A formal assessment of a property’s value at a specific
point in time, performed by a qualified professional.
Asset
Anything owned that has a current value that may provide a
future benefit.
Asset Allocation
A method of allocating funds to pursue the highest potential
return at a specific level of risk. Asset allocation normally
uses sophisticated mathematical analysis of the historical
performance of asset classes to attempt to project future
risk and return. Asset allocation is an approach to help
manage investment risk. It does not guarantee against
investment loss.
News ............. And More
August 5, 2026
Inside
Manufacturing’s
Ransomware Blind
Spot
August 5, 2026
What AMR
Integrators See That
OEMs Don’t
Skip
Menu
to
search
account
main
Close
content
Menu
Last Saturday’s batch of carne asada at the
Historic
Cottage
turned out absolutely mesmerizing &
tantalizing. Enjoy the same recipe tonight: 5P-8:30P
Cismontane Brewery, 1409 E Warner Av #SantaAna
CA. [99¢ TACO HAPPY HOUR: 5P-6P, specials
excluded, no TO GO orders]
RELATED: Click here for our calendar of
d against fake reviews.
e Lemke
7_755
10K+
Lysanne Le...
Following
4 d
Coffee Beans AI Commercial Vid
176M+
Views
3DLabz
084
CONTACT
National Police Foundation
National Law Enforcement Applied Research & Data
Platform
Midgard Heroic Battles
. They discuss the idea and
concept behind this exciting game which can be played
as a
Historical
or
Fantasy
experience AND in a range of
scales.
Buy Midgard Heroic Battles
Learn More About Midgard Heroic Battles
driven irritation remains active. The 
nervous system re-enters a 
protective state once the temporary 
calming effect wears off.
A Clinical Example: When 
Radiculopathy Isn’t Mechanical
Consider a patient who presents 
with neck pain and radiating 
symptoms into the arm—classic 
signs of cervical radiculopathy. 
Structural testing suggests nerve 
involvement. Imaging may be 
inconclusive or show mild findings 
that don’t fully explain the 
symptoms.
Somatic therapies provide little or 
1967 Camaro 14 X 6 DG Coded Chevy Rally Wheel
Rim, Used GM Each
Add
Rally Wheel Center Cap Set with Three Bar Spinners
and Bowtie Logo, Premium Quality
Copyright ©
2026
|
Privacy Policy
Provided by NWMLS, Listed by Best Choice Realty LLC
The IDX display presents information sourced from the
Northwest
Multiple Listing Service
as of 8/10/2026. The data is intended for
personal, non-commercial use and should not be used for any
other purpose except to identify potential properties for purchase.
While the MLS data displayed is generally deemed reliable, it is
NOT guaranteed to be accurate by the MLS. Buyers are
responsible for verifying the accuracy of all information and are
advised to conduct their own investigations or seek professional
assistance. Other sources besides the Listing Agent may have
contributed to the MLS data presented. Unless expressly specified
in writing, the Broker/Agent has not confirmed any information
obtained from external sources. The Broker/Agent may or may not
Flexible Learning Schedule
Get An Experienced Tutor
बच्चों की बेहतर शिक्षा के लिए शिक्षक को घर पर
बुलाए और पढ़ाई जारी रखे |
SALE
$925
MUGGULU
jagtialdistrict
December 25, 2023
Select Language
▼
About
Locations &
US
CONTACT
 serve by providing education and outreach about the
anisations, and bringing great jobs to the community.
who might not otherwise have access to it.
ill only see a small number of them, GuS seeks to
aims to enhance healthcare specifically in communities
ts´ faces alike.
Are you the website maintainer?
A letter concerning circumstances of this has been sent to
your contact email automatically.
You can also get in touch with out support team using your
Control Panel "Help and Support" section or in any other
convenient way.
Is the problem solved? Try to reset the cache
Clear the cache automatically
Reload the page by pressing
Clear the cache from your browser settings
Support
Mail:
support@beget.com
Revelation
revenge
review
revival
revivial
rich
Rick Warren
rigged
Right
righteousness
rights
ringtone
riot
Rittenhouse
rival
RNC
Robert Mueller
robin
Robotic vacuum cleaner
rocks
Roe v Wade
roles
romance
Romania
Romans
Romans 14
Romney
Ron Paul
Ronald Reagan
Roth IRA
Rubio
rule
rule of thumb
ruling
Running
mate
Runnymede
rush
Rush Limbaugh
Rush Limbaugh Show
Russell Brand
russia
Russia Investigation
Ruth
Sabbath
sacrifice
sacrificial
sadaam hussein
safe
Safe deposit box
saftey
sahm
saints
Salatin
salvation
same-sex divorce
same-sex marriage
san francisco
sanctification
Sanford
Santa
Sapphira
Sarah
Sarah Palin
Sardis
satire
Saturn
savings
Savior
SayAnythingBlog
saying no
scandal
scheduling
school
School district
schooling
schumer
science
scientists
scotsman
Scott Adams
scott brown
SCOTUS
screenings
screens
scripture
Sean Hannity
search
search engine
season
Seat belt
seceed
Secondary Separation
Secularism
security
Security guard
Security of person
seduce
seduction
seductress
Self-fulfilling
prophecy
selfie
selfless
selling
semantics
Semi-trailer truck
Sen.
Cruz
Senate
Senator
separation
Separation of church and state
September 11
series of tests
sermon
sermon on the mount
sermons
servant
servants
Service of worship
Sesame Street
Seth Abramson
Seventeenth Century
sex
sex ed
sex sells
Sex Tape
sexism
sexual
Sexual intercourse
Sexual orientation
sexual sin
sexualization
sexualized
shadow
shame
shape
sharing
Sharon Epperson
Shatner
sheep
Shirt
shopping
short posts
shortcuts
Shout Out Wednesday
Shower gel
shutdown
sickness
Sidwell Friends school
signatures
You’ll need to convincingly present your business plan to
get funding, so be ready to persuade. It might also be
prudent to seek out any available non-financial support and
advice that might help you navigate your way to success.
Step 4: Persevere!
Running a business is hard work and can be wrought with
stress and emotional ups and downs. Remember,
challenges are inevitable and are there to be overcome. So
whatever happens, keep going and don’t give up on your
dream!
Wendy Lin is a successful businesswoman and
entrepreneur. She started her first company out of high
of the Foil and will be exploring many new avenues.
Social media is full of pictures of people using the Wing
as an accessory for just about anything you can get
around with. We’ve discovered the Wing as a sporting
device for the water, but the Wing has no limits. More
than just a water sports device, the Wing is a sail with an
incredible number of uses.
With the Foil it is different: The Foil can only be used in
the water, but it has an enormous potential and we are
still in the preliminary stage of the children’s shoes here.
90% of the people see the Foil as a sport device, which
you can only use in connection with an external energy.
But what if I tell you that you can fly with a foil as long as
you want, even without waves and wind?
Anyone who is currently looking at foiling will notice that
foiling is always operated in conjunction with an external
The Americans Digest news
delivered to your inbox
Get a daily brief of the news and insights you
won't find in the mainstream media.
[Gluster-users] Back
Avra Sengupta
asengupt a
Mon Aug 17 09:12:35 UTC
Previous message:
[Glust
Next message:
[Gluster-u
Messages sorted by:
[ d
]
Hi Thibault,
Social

________________

PROBLEM: Arrange the material above, from its first line through the line containing "A method of", as a JSON list of strings with one string per line and no blank lines.

ANSWER BOX:
[
  "A formal assessment of a property’s value at a specific",
  "point in time, performed by a qualified professional.",
  "Asset",
  "Anything owned that has a current value that may provide a",
  "future benefit.",
  "Asset Allocation",
  "A method of allocating funds to pursue the highest potential"
]